I forgive to myself that I have
accepted and allowed to myself to think and believe that I can be in
relationship with girl only when I will show her that I have money and that she
will accept me only if I will show that I have money.
I forgive to myself that I have
accepted and allowed to myself to do not accept myself as human being but
instead define myself and my life through money I have or I do not have.
I forgive to myself that I have
accepted and allowed to myself to define relationship between male and female
through money and that I as a male have to make sure money are maintained.
I forgive to myself that I have
accepted and allowed to myself to think and believe that I am not such good as
others if I do not have money.
I forgive to myself that I have
accepted and allowed to myself to feel bad about myself and experience myself
in resistance, rejection and resistance when woman paid for myself.
I forgive to myself that I have
accepted and allowed to myself to feel negative energy as self definition of
not being good enough if female supported me with money, paid for myself or
bought something for myself.
I forgive to myself that I have
accepted and allowed to myself to do not accept the equality within using of
money between male and female.
I forgive to myself that I have
accepted and allowed to myself to act in front of myself in self dishonesty in
using of money in front of woman I was interested in for possible relationship.
I forgive to myself that I have
accepted and allowed to myself to be dishonest with me in using of money, and
do not consider practical point with using of money.
I forgive to myself that I have
accepted and allowed to myself to think and believe that self dishonesty with
using of money is ok.
I forgive to myself that I have
accepted and allowed to myself to separate myself from money and do not accept
money just as a tool within the system for practical points, how I can support
myself and others.
I forgive to myself that I have
accepted and allowed to myself to judge myself as being bad or unworthy if I ran
out of money, instead of see and realize that everything what was required for
myself was just be self honest within and as me with using of money, no matter
what moment, point, or person I am facing.
I forgive to myself that I have
accepted and allowed to myself to think and believe that girls always scan male
through amount of money male have and thus through this decide about male as
possible partner or not.
I forgive to myself that I have
accepted and allowed to myself to judge women as those ones which looks on male
only through money, instead of see and realize that it was me who was looking
on myself through money.
I forgive to myself that I have
accepted and allowed to myself to see my through money and amount of money I have
or do not have, and within this participate in mind design of more than and
less than and follow the mind design of superiority and inferiority.

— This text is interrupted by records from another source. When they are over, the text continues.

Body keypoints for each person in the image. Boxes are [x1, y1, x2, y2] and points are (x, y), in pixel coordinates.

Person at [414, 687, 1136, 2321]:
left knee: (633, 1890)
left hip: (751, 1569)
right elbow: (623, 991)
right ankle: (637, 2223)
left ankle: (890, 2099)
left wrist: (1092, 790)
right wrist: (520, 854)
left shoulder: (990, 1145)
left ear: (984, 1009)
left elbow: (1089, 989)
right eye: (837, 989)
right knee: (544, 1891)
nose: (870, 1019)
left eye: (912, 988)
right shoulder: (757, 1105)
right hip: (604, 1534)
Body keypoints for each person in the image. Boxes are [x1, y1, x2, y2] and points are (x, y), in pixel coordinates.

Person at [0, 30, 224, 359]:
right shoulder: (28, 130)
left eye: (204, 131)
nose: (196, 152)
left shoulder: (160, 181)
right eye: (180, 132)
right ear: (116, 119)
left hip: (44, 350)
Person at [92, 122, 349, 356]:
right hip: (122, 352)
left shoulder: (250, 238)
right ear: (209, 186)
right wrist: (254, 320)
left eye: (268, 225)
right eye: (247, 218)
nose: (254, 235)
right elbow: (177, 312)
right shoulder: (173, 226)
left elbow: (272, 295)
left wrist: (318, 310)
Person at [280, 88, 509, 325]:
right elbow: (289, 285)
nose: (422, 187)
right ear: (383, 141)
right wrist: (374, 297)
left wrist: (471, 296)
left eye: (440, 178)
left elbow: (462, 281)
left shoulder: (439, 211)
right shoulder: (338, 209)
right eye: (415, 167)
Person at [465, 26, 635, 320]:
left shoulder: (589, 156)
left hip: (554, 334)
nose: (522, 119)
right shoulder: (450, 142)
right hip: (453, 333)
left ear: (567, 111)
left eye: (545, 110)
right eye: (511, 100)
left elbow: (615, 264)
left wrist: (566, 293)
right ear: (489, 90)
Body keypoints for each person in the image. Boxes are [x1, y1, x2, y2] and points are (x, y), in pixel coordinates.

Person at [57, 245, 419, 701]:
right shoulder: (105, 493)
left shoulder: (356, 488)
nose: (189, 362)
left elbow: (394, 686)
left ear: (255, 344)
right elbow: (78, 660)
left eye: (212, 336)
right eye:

I forgive to myself that I have
accepted and allowed to myself to fuck up myself with money and define myself
just because of papers with colors on and through coins, instead of see
practicality of money within system.
I forgive to myself that I have
accepted and allowed to myself to think and believe that if I have no money
thus I have no right to want to be with woman in relationship, or to be in
presence of woman, because of self judgment of not being good enough or not
being worthy.
I forgive to myself that I have
accepted and allowed to myself to do not take responsibility for myself and for
money I earn ,get, and act with money in self dishonest way and thus create for
myself and others consequences which could be easily stopped, instead of see
and realize that I can’t put my life into emergency or life of others because
of not wanting take self responsibility for money, that I have accept myself as
myself and use it the way to support myself and others.
I forgive to myself that I have
accepted and allowed to myself to create not necessary consequences with using
of money in self dishonest way, because of not wanting take self responsibility
and see and realize what money really is within system.
I forgive to myself that I have
accepted and allowed to myself to see life through money, define life through money and thus enslave life into and as illusion of money.